● The task: Though the entries hold pictures, only their text should be duplicated, exactly and in full.

● Provided records:
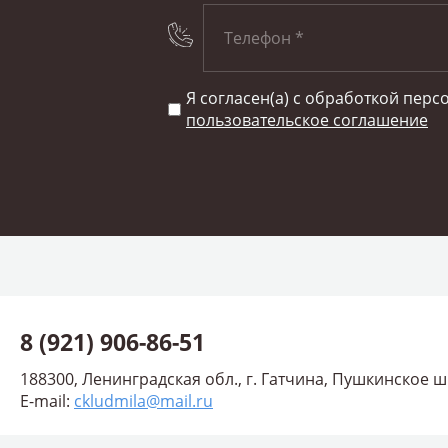
Я согласен(а) с обработкой пер
пользовательское соглашение
8 (921) 906-86-51
188300, Ленинградская обл., г. Гатчина, Пушкинское ш., 
E-mail:
ckludmila@mail.ru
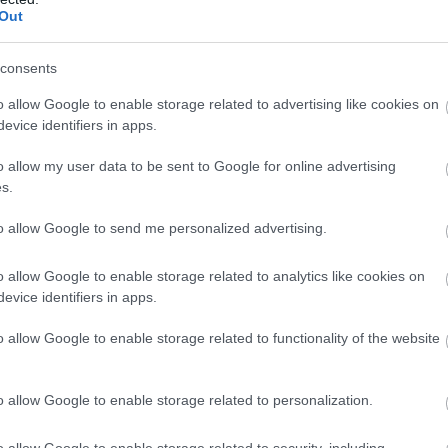
Out
consents
o allow Google to enable storage related to advertising like cookies on
lanul tarol
evice identifiers in apps.
ész fotókat tett közzé.
„Néhányan
o allow my user data to be sent to Google for online advertising
inden nap értékes. Imádd a hetedet,
s.
tjához Salma Hayek. A színésznő a
to allow Google to send me personalized advertising.
iben élvezte a tengeri hajókázását. Mi
em kell egy kevésbé napsütéses nyári
o allow Google to enable storage related to analytics like cookies on
 maga szépsége – a dolog csak
evice identifiers in apps.
rt!
o allow Google to enable storage related to functionality of the website
o allow Google to enable storage related to personalization.
o allow Google to enable storage related to security, including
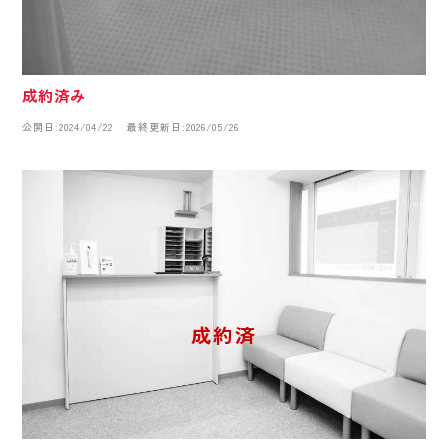
成約済み
公開日:2024/04/22
最終更新日:2026/05/26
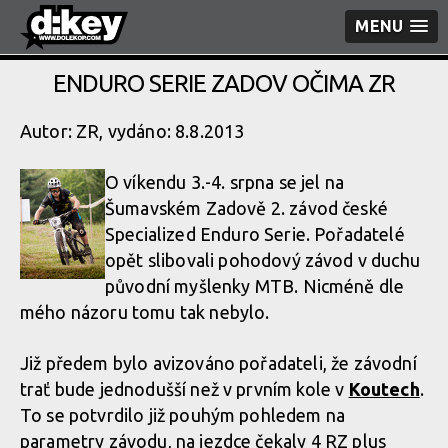
MENU
ENDURO SERIE ZADOV OČIMA ZR
Autor: ZR, vydáno: 8.8.2013
O víkendu 3.-4. srpna se jel na
Šumavském Zadově 2. závod české
Specialized Enduro Serie. Pořadatelé
opět slibovali pohodový závod v duchu
původní myšlenky MTB. Nicméně dle
mého názoru tomu tak nebylo.
Již předem bylo avizováno pořadateli, že závodní
trať bude jednodušší než v prvním kole v
Koutech
.
To se potvrdilo již pouhým pohledem na
parametry závodu, na jezdce čekaly 4 RZ plus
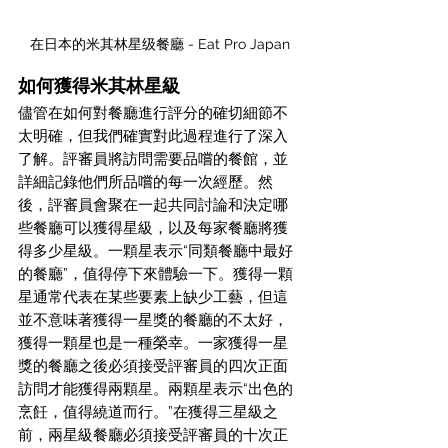
在日本的米其林星级餐廳 - Eat Pro Japan
如何獲得米其林星級
儘管在如何對餐廳進行評分的確切細節不
太明確，但我們確實對此過程進行了深入
了解。評審員將訪問需要品嚐的餐館，並
詳細記錄他們所品嚐的每一次經歷。然
後，評審員會聚在一起共同討論和決定哪
些餐廳可以獲得星級，以及每家餐廳將獲
得多少星級。一顆星表示“同類餐廳中最好
的餐廳”，值得停下來體驗一下。獲得一顆
星通常代表在某些要素上缺少工藝，但這
並不意味著獲得一星獎的餐廳的不太好，
獲得一顆星也是一種榮幸。一家獲得一星
獎的餐廳之後必須接受評審員的四次正面
訪問才能獲得兩顆星。兩顆星表示“出色的
烹飪，值得繞道而行。”在獲得三星級之
前，兩星級餐廳必須接受評審員的十次正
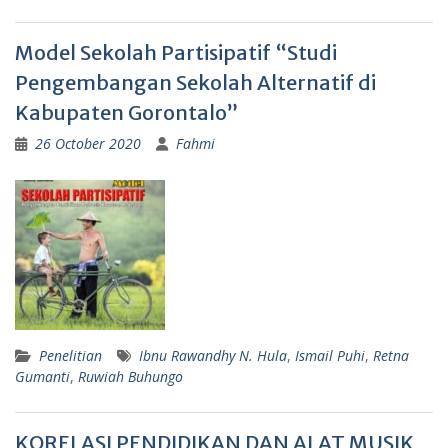
Model Sekolah Partisipatif “Studi
Pengembangan Sekolah Alternatif di
Kabupaten Gorontalo”
26 October 2020
Fahmi
Penelitian
Ibnu Rawandhy N. Hula
,
Ismail Puhi
,
Retna
Gumanti
,
Ruwiah Buhungo
KORELASI PENDIDIKAN DAN ALAT MUSIK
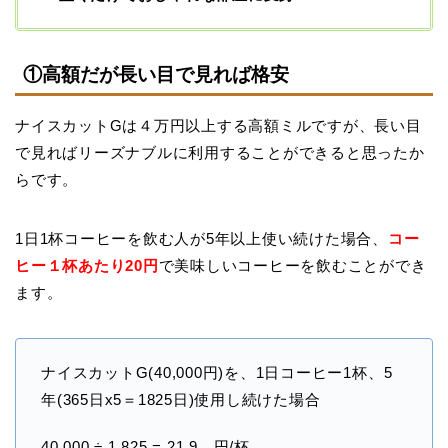
①高額だが長い目で見れば格安
ナイスカットGは４万円以上する高額ミルですが
、長い目
で見ればリーズナブルに利用することができると思ったか
らです。
1日1杯コーヒーを飲む人が5年以上使い続けた場合、
コー
ヒー１杯あたり20円
で美味しいコーヒーを飲むことができ
ます。
ナイスカットG(40,000円)を、1日コーヒー1杯、5
年(365日x5＝1825日)使用し続けた場合
40,000 ÷ 1,825 = 21.9…円/杯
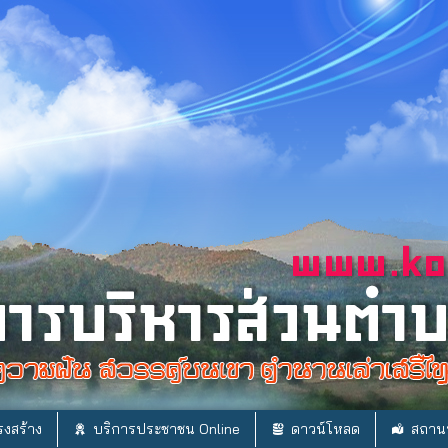
งสร้าง
บริการประชาชน Online
ดาวน์โหลด
สถานท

● Task answer:
Я согласен(а) с обработкой пер
пользовательское соглашение
8 (921) 906-86-51
188300, Ленинградская обл., г. Гатчина, Пушкинское ш., 
E-mail:
ckludmila@mail.ru
Out
consents
o allow Google to enable storage related to advertising like cookies on
lanul tarol
evice identifiers in apps.
ész fotókat tett közzé.
„Néhányan
o allow my user data to be sent to Google for online advertising
inden nap értékes. Imádd a hetedet,
s.
tjához Salma Hayek. A színésznő a
to allow Google to send me personalized advertising.
iben élvezte a tengeri hajókázását. Mi
em kell egy kevésbé napsütéses nyári
o allow Google to enable storage related to analytics like cookies on
 maga szépsége – a dolog csak
evice identifiers in apps.
rt!
o allow Google to enable storage related to functionality of the website
o allow Google to enable storage related to personalization.
o allow Google to enable storage related to security, including
成約済み
公開日:2024/04/22
最終更新日:2026/05/26
MENU
ENDURO SERIE ZADOV OČIMA ZR
Autor: ZR, vydáno: 8.8.2013
O víkendu 3.-4. srpna se jel na
Šumavském Zadově 2. závod české
Specialized Enduro Serie. Pořadatelé
opět slibovali pohodový závod v duchu
původní myšlenky MTB. Nicméně dle
mého názoru tomu tak nebylo.
Již předem bylo avizováno pořadateli, že závodní
trať bude jednodušší než v prvním kole v
Koutech
.
To se potvrdilo již pouhým pohledem na
parametry závodu, na jezdce čekaly 4 RZ plus
在日本的米其林星级餐廳 - Eat Pro Japan
如何獲得米其林星級
儘管在如何對餐廳進行評分的確切細節不
太明確，但我們確實對此過程進行了深入
了解。評審員將訪問需要品嚐的餐館，並
詳細記錄他們所品嚐的每一次經歷。然
後，評審員會聚在一起共同討論和決定哪
些餐廳可以獲得星級，以及每家餐廳將獲
得多少星級。一顆星表示“同類餐廳中最好
的餐廳”，值得停下來體驗一下。獲得一顆
星通常代表在某些要素上缺少工藝，但這
並不意味著獲得一星獎的餐廳的不太好，
獲得一顆星也是一種榮幸。一家獲得一星
獎的餐廳之後必須接受評審員的四次正面
訪問才能獲得兩顆星。兩顆星表示“出色的
烹飪，值得繞道而行。”在獲得三星級之
前，兩星級餐廳必須接受評審員的十次正
Model Sekolah Partisipatif “Studi
Pengembangan Sekolah Alternatif di
Kabupaten Gorontalo”
26 October 2020
Fahmi
Penelitian
Ibnu Rawandhy N. Hula
,
Ismail Puhi
,
Retna
Gumanti
,
Ruwiah Buhungo
KORELASI PENDIDIKAN DAN ALAT MUSIK
①高額だが長い目で見れば格安
ナイスカットGは４万円以上する高額ミルですが
、長い目
で見ればリーズナブルに利用することができると思ったか
らです。
1日1杯コーヒーを飲む人が5年以上使い続けた場合、
コー
ヒー１杯あたり20円
で美味しいコーヒーを飲むことができ
ます。
ナイスカットG(40,000円)を、1日コーヒー1杯、5
年(365日x5＝1825日)使用し続けた場合
40,000 ÷ 1,825 = 21.9…円/杯
งสร้าง
บริการประชาชน Online
ดาวน์โหลด
สถานท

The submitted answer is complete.